Autumnal Leaves
Day 285 of A Year of War and Peace
Aspiration is often so many autumnal leaves. Napoleon knows this now. Just yesterday he stood as the master of Moscow, lording his plans for progress and the proclamations necessary to effectuate them over the populace as if he were the world’s legislator. It’s easy to see how he convinced himself he had the potency to fill that seat of power. His personal history, after all, what with all the conquest and everything, seemed to direct him to that position. Just as easy as leaves bud and grow, however, so too do they fall.
Pretty much all of Napoleon’s plans fall apart today. “All these measures, efforts, and plans” Tolstoy writes, “which were not at all worse than others issued in similar circumstances — did not affect the essence of the matter but, like the hands of a clock detached from the mechanism, swung about in an arbitrary and aimless way without engaging the cogwheels.”
This failure provokes Napoleon and fills him with a bilious desire to punish the Russians for their recalcitrance.

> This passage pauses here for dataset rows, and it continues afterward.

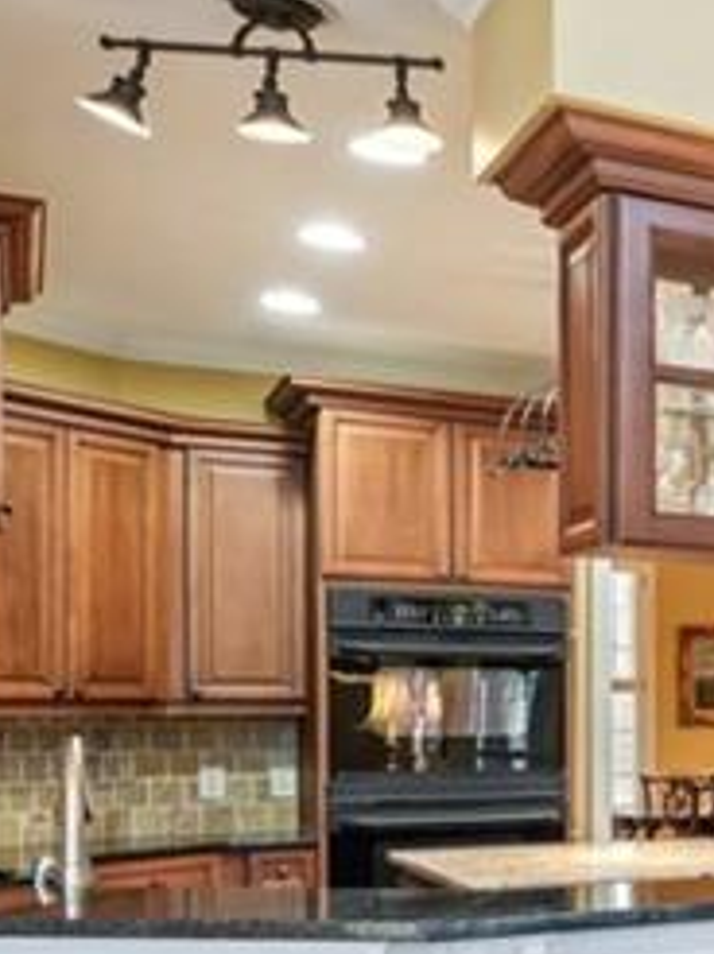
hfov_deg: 17.2
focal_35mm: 56
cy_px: 750
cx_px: 1502
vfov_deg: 33.5
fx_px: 1543
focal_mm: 14
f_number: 8
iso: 320
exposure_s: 1/6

He withdraws from Moscow to pursue the Russian army. The withdrawal is so hasty Tolstoy compares the movements of the French from this moment forward as to the dying leaps and shudders of a dying animal.
It’s clear Tolstoy wants us to compare Napoleon and Kutuzov. Kutuzov is the consummate Buddha warrior, accepting the flow of time and events and tacking his action to them undesirously. Napoleon, on the other hand, desires to command the flow of time and events himself. Soon he’ll meet the disappointment born of that desire.
DAILY MEDITATION
Remember that following desire promises the attainment of that of which you are desirous; and aversion promises the avoiding that to which you are averse. However, he who fails to obtain the object of his desire is disappointed, and he who incurs the object of his aversion wretched. If, then, you confine your aversion to those objects only which are contrary to the natural use of your faculties, which you have in your own control, you will never incur anything to which you are averse. […] Remove aversion, then, from all things that are not in our control, and transfer it to things contrary to the nature of what is in our control. But, for the present, totally suppress desire: for, if you desire any of the things which are not in your own control, you must necessarily be disappointed; and of those which are, and which it would be laudable to desire, nothing is yet in your possession. Use only the appropriate actions of pursuit and avoidance; and even these lightly, and with gentleness and reservation.